Previously published algorithms for finding the longest common subsequence of two sequences of length n have had a best-case running time of O(n^2). Hunt and Szymanski presented an algorithm for LCS problem in O((r + n) log n) time, where r is the total number of ordered pairs of positions at which the two sequences match. Thus in the worst case the algorithm has a running time of O(n^2 log n).

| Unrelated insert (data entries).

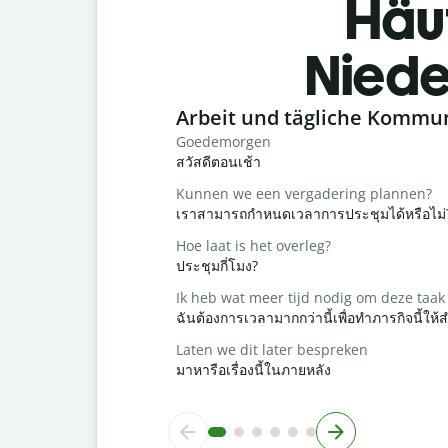
Häu
Niede
Slide 1 of 6
Arbeit und tägliche Kommu
Goedemorgen
สวัสดีตอนเช้า
Kunnen we een vergadering plannen?
เราสามารถกำหนดเวลาการประชุมได้หรือไม่
Hoe laat is het overleg?
ประชุมกี่โมง?
Ik heb wat meer tijd nodig om deze taak 
ฉันต้องการเวลามากกว่านี้เพื่อทำภารกิจนี้ให้ส
Laten we dit later bespreken
มาหารือเรื่องนี้ในภายหลัง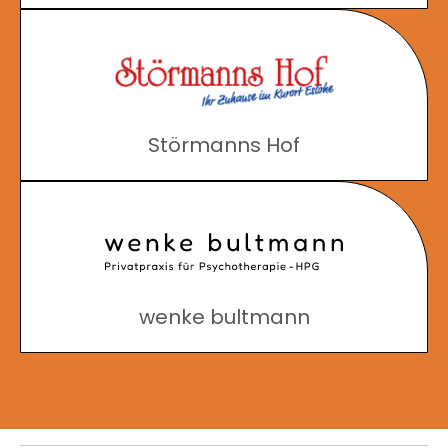
Störmanns Hof
wenke bultmann
Hallo, ich bin Peppa, dein KI-
Assistent.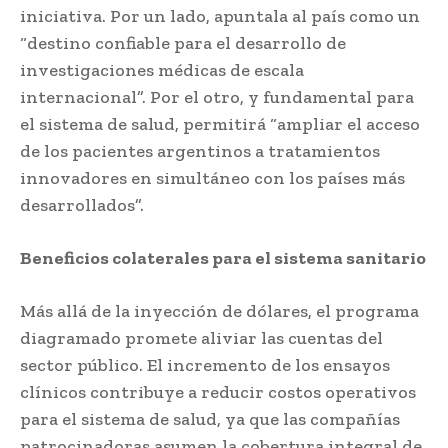
iniciativa. Por un lado, apuntala al país como un
“destino confiable para el desarrollo de
investigaciones médicas de escala
internacional”. Por el otro, y fundamental para
el sistema de salud, permitirá “ampliar el acceso
de los pacientes argentinos a tratamientos
innovadores en simultáneo con los países más
desarrollados”.
Beneficios colaterales para el sistema sanitario
Más allá de la inyección de dólares, el programa
diagramado promete aliviar las cuentas del
sector público. El incremento de los ensayos
clínicos contribuye a reducir costos operativos
para el sistema de salud, ya que las compañías
patrocinadoras asumen la cobertura integral de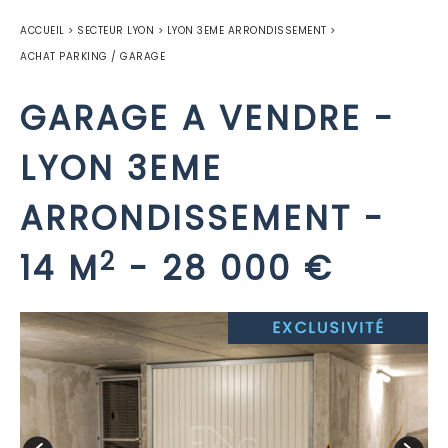
ACCUEIL
>
SECTEUR LYON
>
LYON 3EME ARRONDISSEMENT
>
ACHAT PARKING / GARAGE
GARAGE A VENDRE
-
LYON 3EME
ARRONDISSEMENT
-
2
14 M
-
28 000 €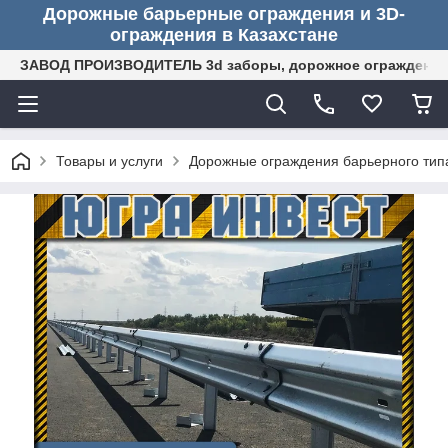
Дорожные барьерные ограждения и 3D-
ограждения в Казахстане
ЗАВОД ПРОИЗВОДИТЕЛЬ 3d заборы, дорожное ограждение (
Товары и услуги
Дорожные ограждения барьерного тип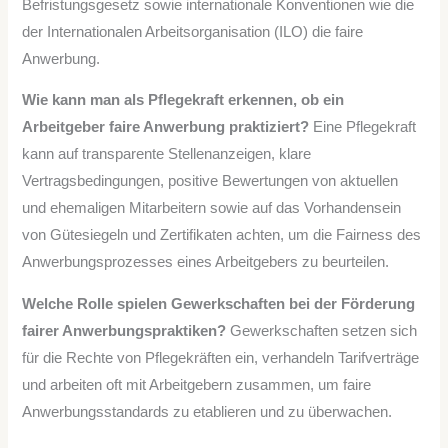
Befristungsgesetz sowie internationale Konventionen wie die
der Internationalen Arbeitsorganisation (ILO) die faire
Anwerbung.
Wie kann man als Pflegekraft erkennen, ob ein
Arbeitgeber faire Anwerbung praktiziert?
Eine Pflegekraft
kann auf transparente Stellenanzeigen, klare
Vertragsbedingungen, positive Bewertungen von aktuellen
und ehemaligen Mitarbeitern sowie auf das Vorhandensein
von Gütesiegeln und Zertifikaten achten, um die Fairness des
Anwerbungsprozesses eines Arbeitgebers zu beurteilen.
Welche Rolle spielen Gewerkschaften bei der Förderung
fairer Anwerbungspraktiken?
Gewerkschaften setzen sich
für die Rechte von Pflegekräften ein, verhandeln Tarifverträge
und arbeiten oft mit Arbeitgebern zusammen, um faire
Anwerbungsstandards zu etablieren und zu überwachen.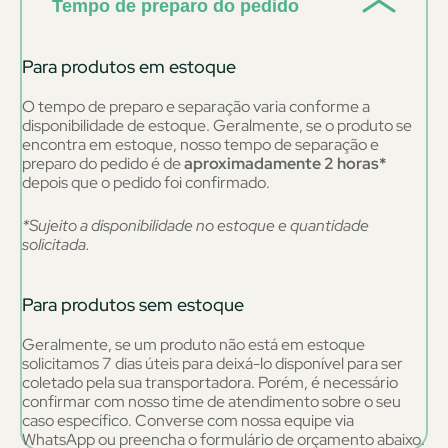
Tempo de preparo do pedido
Para produtos em estoque
O tempo de preparo e separação varia conforme a
disponibilidade de estoque. Geralmente, se o produto se
encontra em estoque, nosso tempo de separação e
preparo do pedido é de
aproximadamente 2 horas*
depois que o pedido foi confirmado.
*Sujeito a disponibilidade no estoque e quantidade
solicitada.
Para produtos sem estoque
Geralmente, se um produto não está em estoque
solicitamos 7 dias úteis para deixá-lo disponível para ser
coletado pela sua transportadora. Porém, é necessário
confirmar com nosso time de atendimento sobre o seu
caso específico. Converse com nossa equipe via
WhatsApp ou preencha o formulário de orçamento abaixo.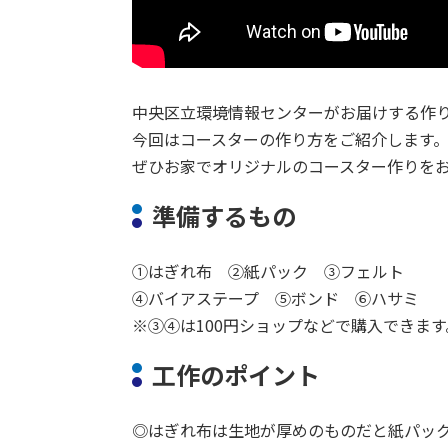
中央区立環境情報センターがお届けする作
今回はコースターの作り方をご紹介します
ぜひお家でオリジナルのコースター作りを
準備するもの
①はぎれ布 ②紙パック ③フェルト
④バイアステープ ⑤ボンド ⑥ハサミ
※③④は100円ショップなどで購入できます
工作のポイント
◎はぎれ布は生地が厚めのものだと紙パッ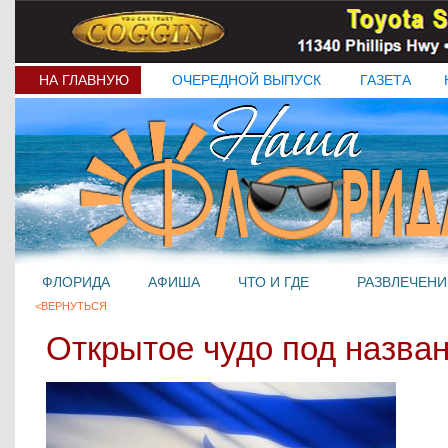
НА ГЛАВНУЮ
ОЧЕРЕДНОЙ ВЫПУСК
ГАЗЕТА
ФЛОРИДА
АФИША
ЧТО И ГДЕ
РАЗВЛЕЧЕНИ
<ВЕРНУТЬСЯ
Открытое чудо под назва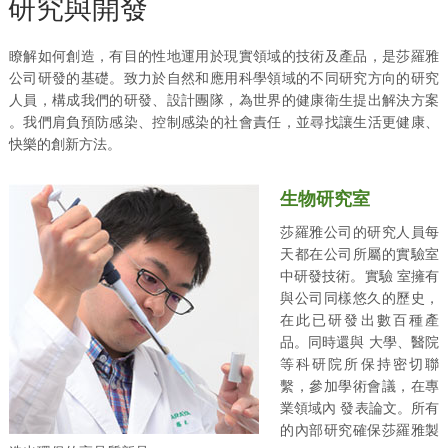
研究與開發
瞭解如何創造，有目的性地運用於現實領域的技術及產品，是莎羅雅
公司研發的基礎。致力於自然和應用科學領域的不同研究方向的研究
人員，構成我們的研發、設計團隊，為世界的健康衛生提出解決方案
。我們肩負預防感染、控制感染的社會責任，並尋找讓生活更健康、
快樂的創新方法。
生物研究室
莎羅雅公司的研究人員每
天都在公司所屬的實驗室
中研發技術。實驗 室擁有
與公司同樣悠久的歷史，
在此已研發出數百種產
品。同時還與 大學、醫院
等科研院所保持密切聯
繫，參加學術會議，在專
業領域內 發表論文。所有
的內部研究確保莎羅雅製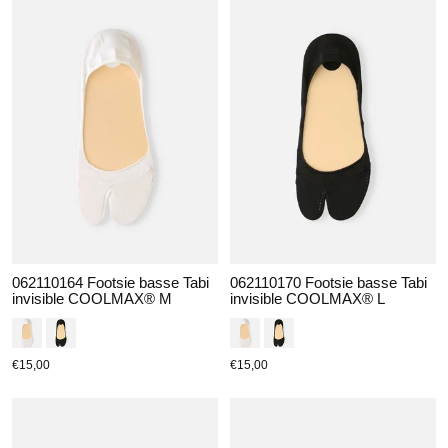
062110164 Footsie basse Tabi
062110170 Footsie basse Tabi
invisible COOLMAX® M
invisible COOLMAX® L
€15,00
€15,00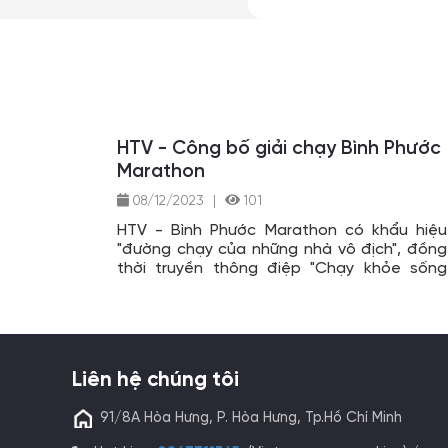
HTV - Công bố giải chạy Bình Phước
Marathon
08/12/2023
|
101
HTV - Bình Phước Marathon có khẩu hiệu
"đường chạy của những nhà vô địch", đồng
thời truyền thông điệp "Chạy khỏe sống
khỏe, chạy vui sống vui, gần gũi với thiên
nhiên". Qua đó, các VĐV sẽ chinh phục các
cự ly: 5km, 10km, 25km và 42km trên cung
đường đồi núi.
Liên hệ chúng tôi
91/8A Hòa Hưng, P. Hòa Hưng, Tp.Hồ Chí Minh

However, for those applications where most positions of one sequence match relatively few positions in the other sequence, a running time of O(n log n) can be expected.
int HuntSzymanski_Alg1(unsigned char *stringA, unsigned char *stringB, int m, int n)
{
int i, j, k, LCS, high, low,mid, alphabet_size = 256;
int *matchlist[alphabet_size], *L;
for (i = 0; i < alphabet_size; i++){
matchlist[i] = (int*)calloc((n + 2), sizeof(int));
}
L = (int*)calloc((n + 1), sizeof(int));
/*-----make the matchlist-----*/
for (i = 1; i <= m; i++){
if (matchlist[stringA[i]][0] == 0){
matchlist[stringA[i]][0] = 1;
for (k = 1,j = n; j>0; j--){
if (stringA[i] == stringB[j]){
matchlist[stringA[i]][k] = j;
k++;
}
matchlist[stringA[i]][k] = -1;
}
}
}
/*-----finding the LCS-----*/
for (LCS = 0, i = 1; i <= m; i++){
for (j = 1; matchlist[stringA[i]][j] != -1; j++){
/*-----if the number bigger then the biggest number in the L, LCS + 1-----*/
if (matchlist[stringA[i]][j] > L[LCS]){
LCS++;
L[LCS] = matchlist[stringA[i]][j];
}
/*-----else, do the binary search to find the place to insert the number-----*/
else{
high = LCS;
low = 0;
k = 0;
while (1){
mid = low + ((high - low) / 2);
if (L[mid] == matchlist[stringA[i]][j]){
k = 1;
break;
}
if (high - low <= 1){
mid = high;
break;
}
if (L[mid] > matchlist[stringA[i]][j]){
high = mid;
}
else if (L[mid] < matchlist[stringA[i]][j]){
low = mid;
}
}
if (k == 0){
L[mid] = matchlist[stringA[i]][j];
}
}
}
}
for (i = 0; i < 256; i++){
free(matchlist[i]);
}
free(matchlist);
free(L);
return LCS;
}
int HuntSzymanski_Alg(char *stringA, char *stringB, int m, int n)
{
return HuntSzymanski_Alg1((unsigned char*)stringA, (unsigned char*)stringB, m, n);
}